Inquirer celebrates 29 years of providing black news

June 08, 2004
On March 21, 1827, the Black Press in America was born with the founding of the first black published newspaper, Freedom’s Journal. With the simple printed message—”We wish to plead our own cause. Too long have others spoken for us.”—did its editor John B. Russwurm and the Rev. Samuel Cornish embark on their crusade to agitate ruthlessly against the inhumanity of slavery. Though Freedom’s Journal was only a four page tabloid, 10" x 15" in size, it was a giant of its time, establishing a tradition of hard hitting journalism that was to be emulated time and time again during the years that followed.
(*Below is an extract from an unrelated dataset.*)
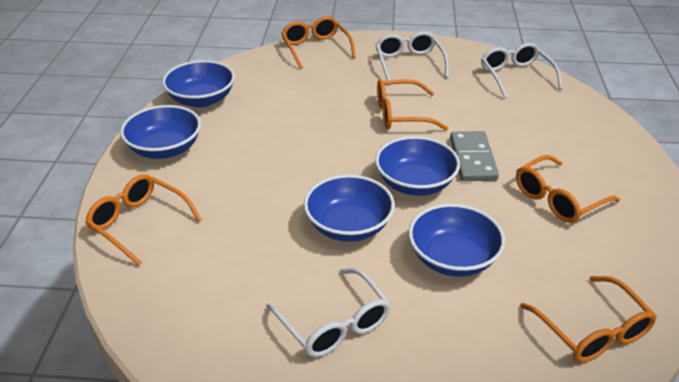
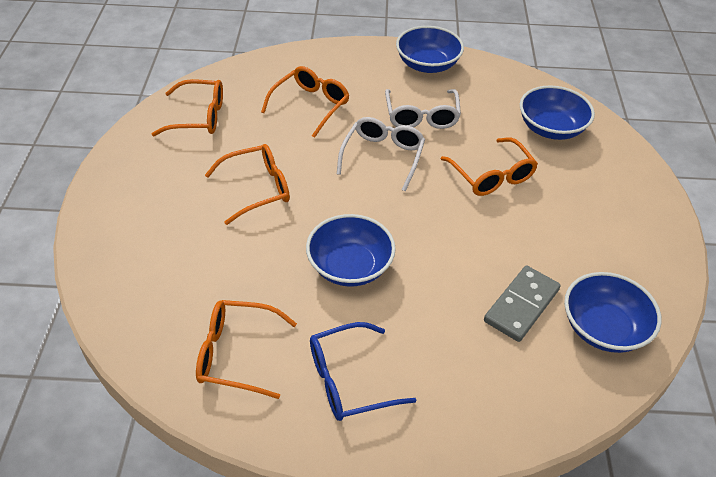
blue bowl: [120,105,201,159] [162,60,235,107] [304,175,395,242] [375,136,460,196] [408,204,505,277] = 5 -> [306,214,396,287] [396,26,464,73] [520,85,595,140] [564,272,662,353] = 4
blue glasses: none = 0 -> [310,322,416,421] = 1
white glasses: [266,268,391,357] [375,31,449,81] [481,43,562,99] = 3 -> [337,117,425,191] [385,89,461,129] = 2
     That this black newspaper ever saw print in the first place is something of a miracle in and of itself, considering the great length that America took to keep the black masses illiterate and untrained in all but the most menial skills. It is a tribute to the tenacity and determination of those stout black souls, many of them freed slaves, who succeeded in securing for themselves sufficient education to become great orators, poets, and writers, capable of chronicling the moving accounts of their former lives under bondage. They were indeed a voice of conscience and courage for their down-trodden and powerless brothers and sisters who, under the threat of great bodily harm, were forced to endure untold miseries in silence.
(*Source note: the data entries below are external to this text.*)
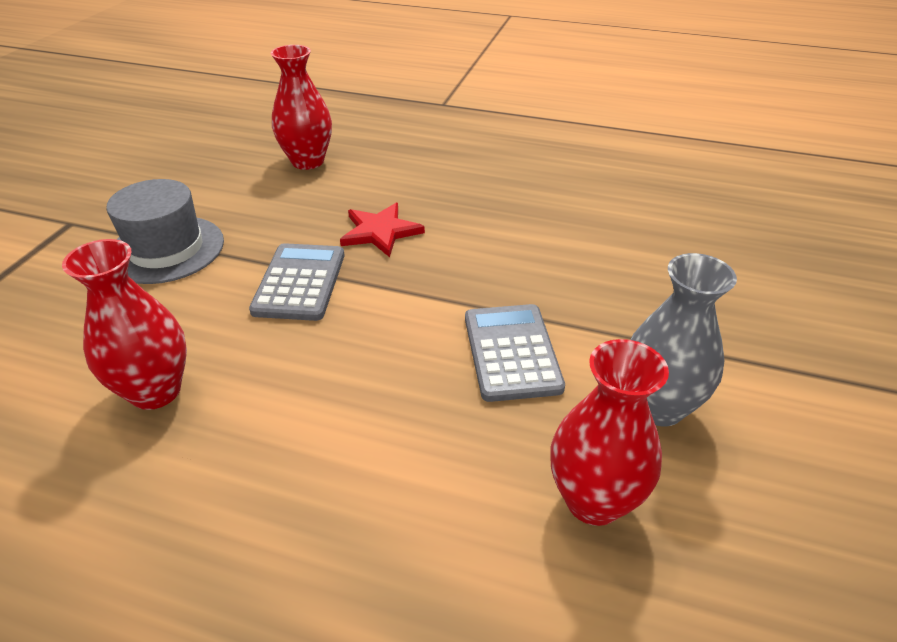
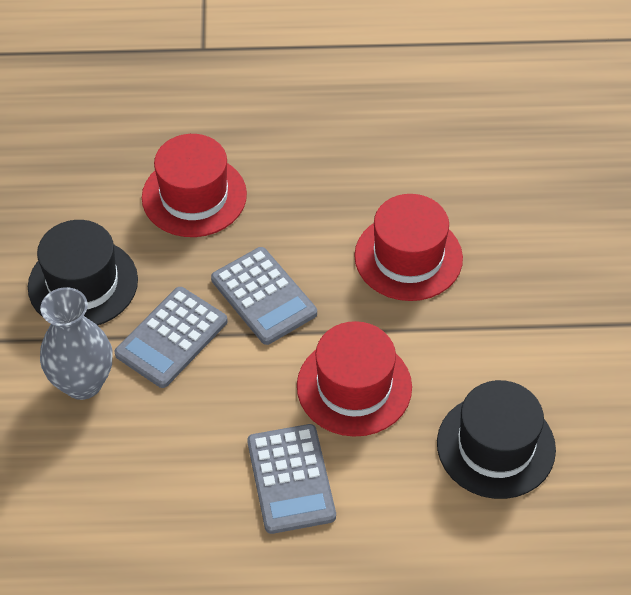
black hat: none = 0 -> [28,220,138,326] [437,380,556,499] = 2
grey calculator: [249,243,345,321] [465,304,565,402] = 2 -> [114,287,228,388] [211,247,317,345] [247,424,336,534] = 3
grey hat: [106,179,224,284] = 1 -> none = 0
red hat: none = 0 -> [142,134,247,237] [297,321,412,437] [354,194,463,301] = 3
red star: [340,203,425,257] = 1 -> none = 0
red vase: [62,239,187,410] [271,45,332,170] [550,339,669,526] = 3 -> none = 0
     When Russworm left Freedom’s Journal in 1828 to undertake a career as editor and government official in Liberia, Cornish continued publishing the weekly under the name of Rights for All until late 1829, when it folded. As this pioneer journalistic effort disappeared from the scene, other black newspapers, spurred on by its brief success and huge impact, sprang to replace it. Among them were Appeal in 1829, published out of Boston by David Walker, who advocated eliminating slavery through violence, and Hope of Liberty published by George Moses Horton in Raleigh. In all, some 40 struggling black newspapers surfaced during the period between 1827 and 1865, each addressing the issue of slavery in its own unique style.